For the individual level analysis, whole brain task related activation was examined. To identify a cluster as callosal activation, the majority of the cluster's voxels had to be located in the corpus callosum (defined by a region of interest [ROI] created in WFU PickAtlas ). This reduced the potential contribution of partial volume effects (i.e., clusters that were located primarily in gray matter were excluded).
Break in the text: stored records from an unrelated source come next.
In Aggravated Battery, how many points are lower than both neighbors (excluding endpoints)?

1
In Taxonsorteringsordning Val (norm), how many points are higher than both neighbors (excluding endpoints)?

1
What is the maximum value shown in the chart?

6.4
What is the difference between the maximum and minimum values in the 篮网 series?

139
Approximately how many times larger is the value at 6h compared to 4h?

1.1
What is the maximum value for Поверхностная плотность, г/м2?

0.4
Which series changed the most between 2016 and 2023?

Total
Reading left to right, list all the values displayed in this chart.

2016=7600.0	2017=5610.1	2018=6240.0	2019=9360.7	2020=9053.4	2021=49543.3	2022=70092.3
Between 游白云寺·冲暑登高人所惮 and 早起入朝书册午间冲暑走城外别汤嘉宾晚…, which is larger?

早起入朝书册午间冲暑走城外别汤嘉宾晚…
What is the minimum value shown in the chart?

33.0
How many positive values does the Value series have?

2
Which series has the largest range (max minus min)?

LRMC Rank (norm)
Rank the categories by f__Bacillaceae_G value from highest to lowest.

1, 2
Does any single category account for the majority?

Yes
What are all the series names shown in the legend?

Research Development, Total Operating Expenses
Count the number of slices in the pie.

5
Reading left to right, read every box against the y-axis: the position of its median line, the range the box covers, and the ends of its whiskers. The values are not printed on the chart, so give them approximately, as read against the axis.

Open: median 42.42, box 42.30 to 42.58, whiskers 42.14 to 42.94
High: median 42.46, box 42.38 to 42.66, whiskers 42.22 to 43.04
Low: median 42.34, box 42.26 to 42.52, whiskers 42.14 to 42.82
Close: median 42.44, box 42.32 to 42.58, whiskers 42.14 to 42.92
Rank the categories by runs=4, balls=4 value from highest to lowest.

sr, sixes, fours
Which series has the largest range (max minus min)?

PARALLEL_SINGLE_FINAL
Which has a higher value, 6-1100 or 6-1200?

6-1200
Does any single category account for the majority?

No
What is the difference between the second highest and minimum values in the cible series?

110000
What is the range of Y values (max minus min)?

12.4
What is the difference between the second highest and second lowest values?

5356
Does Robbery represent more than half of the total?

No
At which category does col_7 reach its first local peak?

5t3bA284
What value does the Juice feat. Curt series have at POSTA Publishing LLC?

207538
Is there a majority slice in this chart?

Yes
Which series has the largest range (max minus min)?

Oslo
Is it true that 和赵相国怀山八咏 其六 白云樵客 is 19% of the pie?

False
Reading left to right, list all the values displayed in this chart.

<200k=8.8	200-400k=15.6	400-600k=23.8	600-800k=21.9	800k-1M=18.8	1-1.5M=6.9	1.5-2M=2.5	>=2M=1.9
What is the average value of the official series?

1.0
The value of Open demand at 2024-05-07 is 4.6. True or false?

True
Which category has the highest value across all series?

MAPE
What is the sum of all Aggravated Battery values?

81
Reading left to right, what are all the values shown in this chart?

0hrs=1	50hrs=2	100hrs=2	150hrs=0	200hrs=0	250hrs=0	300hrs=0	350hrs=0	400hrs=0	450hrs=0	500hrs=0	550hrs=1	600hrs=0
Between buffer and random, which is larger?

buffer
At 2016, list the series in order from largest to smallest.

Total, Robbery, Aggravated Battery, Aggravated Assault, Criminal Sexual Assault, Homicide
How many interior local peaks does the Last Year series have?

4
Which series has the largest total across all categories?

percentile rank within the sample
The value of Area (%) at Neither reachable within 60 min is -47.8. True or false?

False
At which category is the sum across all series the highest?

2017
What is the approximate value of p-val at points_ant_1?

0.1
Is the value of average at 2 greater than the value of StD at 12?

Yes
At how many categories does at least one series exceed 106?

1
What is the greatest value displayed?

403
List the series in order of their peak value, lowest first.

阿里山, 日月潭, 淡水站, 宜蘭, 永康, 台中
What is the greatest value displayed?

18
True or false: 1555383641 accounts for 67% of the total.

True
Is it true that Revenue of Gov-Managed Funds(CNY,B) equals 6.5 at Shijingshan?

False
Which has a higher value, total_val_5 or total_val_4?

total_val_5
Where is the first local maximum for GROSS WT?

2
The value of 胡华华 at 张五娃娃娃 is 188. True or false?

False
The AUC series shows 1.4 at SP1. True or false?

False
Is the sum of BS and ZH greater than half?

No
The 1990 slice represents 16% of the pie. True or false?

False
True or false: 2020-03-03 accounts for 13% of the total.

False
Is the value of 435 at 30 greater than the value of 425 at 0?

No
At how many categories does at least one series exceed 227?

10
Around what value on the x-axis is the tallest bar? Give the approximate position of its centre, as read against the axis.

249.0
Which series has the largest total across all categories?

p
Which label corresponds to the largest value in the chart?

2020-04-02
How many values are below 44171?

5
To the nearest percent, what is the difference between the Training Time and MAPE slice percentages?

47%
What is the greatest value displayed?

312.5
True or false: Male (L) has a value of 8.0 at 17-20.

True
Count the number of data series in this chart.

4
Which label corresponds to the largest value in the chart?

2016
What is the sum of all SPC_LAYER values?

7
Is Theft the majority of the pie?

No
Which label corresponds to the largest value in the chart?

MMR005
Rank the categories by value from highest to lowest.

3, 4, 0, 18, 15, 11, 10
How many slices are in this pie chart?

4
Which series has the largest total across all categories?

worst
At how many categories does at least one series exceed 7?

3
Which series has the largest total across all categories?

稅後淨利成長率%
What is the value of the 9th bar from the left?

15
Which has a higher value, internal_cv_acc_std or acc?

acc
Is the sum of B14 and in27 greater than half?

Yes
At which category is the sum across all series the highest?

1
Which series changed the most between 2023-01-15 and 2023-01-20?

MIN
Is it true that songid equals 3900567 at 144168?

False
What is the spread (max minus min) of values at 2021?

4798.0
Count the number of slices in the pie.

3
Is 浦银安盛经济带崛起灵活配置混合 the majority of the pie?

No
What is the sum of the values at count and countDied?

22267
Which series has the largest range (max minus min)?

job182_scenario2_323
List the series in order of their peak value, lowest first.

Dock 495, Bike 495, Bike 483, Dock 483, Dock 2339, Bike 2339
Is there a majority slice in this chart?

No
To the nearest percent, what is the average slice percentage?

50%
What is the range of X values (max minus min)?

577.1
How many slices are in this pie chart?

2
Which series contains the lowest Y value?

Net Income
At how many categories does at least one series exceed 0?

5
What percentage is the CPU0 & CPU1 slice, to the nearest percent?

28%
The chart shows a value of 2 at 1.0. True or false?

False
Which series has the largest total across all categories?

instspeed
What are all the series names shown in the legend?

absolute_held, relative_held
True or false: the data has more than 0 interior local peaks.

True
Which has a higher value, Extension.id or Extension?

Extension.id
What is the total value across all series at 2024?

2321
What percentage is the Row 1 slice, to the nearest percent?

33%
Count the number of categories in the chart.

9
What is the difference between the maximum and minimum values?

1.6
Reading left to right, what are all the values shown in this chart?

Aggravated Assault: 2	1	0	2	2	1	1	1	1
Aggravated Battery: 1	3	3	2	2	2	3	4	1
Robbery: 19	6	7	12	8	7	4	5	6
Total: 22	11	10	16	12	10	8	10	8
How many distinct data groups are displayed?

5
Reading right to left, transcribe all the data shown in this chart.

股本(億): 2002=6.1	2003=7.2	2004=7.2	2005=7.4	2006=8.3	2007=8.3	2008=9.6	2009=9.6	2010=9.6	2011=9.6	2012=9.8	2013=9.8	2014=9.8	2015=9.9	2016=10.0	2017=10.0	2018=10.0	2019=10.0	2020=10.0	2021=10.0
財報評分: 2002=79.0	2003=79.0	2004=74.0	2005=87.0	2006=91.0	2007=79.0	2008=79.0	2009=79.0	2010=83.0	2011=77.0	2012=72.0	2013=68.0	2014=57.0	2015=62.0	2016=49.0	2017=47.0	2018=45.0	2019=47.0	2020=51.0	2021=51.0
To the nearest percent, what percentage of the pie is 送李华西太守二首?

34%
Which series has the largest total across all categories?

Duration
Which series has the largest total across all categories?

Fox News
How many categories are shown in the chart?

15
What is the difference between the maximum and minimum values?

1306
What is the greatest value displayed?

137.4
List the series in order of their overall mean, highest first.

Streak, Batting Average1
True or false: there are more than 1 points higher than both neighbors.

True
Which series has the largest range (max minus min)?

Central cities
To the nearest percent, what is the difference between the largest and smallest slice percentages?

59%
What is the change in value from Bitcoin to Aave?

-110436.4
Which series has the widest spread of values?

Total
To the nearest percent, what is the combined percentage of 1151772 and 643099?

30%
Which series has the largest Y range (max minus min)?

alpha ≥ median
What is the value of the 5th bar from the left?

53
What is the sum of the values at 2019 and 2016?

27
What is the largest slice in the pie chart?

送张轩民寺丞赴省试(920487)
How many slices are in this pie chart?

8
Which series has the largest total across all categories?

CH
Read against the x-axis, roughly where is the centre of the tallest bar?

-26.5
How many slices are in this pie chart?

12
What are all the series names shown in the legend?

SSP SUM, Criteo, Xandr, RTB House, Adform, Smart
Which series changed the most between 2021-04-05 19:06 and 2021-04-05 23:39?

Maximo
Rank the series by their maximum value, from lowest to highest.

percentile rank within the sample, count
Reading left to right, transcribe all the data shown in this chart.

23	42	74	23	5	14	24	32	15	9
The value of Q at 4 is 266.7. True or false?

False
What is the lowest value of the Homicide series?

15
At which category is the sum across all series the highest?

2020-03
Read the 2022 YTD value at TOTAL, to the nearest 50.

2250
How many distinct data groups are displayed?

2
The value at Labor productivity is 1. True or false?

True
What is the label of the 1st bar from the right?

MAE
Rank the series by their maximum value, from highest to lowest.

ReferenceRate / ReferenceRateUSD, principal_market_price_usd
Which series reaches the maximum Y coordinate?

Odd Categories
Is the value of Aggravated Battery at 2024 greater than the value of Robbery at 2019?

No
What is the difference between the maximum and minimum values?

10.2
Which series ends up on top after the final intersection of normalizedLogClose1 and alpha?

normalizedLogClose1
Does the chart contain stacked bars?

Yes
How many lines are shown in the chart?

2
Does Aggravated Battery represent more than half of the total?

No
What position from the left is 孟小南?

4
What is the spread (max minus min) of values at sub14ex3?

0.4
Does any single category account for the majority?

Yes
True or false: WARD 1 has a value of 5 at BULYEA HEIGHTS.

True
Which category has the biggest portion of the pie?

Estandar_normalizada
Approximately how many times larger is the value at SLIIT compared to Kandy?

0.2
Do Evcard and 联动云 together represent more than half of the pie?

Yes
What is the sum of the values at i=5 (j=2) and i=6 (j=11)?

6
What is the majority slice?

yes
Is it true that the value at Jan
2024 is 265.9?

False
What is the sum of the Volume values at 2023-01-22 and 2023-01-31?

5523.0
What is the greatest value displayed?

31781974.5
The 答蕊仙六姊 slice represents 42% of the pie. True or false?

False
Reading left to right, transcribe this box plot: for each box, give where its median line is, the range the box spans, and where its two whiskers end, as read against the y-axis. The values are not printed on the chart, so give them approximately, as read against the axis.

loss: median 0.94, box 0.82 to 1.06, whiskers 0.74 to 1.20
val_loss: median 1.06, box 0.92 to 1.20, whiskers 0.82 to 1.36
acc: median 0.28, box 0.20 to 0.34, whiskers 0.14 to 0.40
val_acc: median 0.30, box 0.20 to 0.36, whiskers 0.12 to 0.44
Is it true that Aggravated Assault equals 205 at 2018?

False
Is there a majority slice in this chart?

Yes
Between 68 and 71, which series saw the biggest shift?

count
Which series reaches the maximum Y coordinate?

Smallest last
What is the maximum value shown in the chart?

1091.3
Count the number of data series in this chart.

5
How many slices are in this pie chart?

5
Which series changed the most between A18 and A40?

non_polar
In addition, voxels with significant movement related activity were also excluded. Movement related signal changes were identified by performing an F-test on the motion regressors (p < 0.05, FWE corrected, extent = 2). Two of the five subjects with callosal activation had overlapping movement related activity (S03: 14 out of 66 voxels; S04: 1 out of 23 voxels). These voxels were excluded from the description of the callosal activation (Table 1) and the time course analysis (Figures 3 and 4; see below). In addition, a sixth subject had task-related callosal activation, but was excluded because all of the activated callosal voxels had significant movement-related activity.
Time Course Analysis
Time course data were extracted from ROIs based on both functional and structural boundaries using MarsBaR . The white matter ROIs were derived from the corpus callosum clusters (described above). The gray matter ROIs were derived from activation clusters that were the best match to the corpus callosum activation clusters in terms of intensity and extent (Table 1). White matter voxels were excluded from these clusters by performing an intersection with the subject's gray matter segmentation map. For one subject (S03), the most comparable gray matter cluster was much larger than the callosal cluster. In this case, a subset of gray matter voxels was selected by performing another intersection with a partially overlapping cortical region (defined using the WFU PickAtlas such that the resulting ROI was approximately matched for extent with the white matter ROI). Signals were extracted from all four sub-runs and demeaned to account for global signal differences. The sub-runs were averaged together for each subject. The frequency spectra of the time courses were created using fast Fourier transforms (FFT).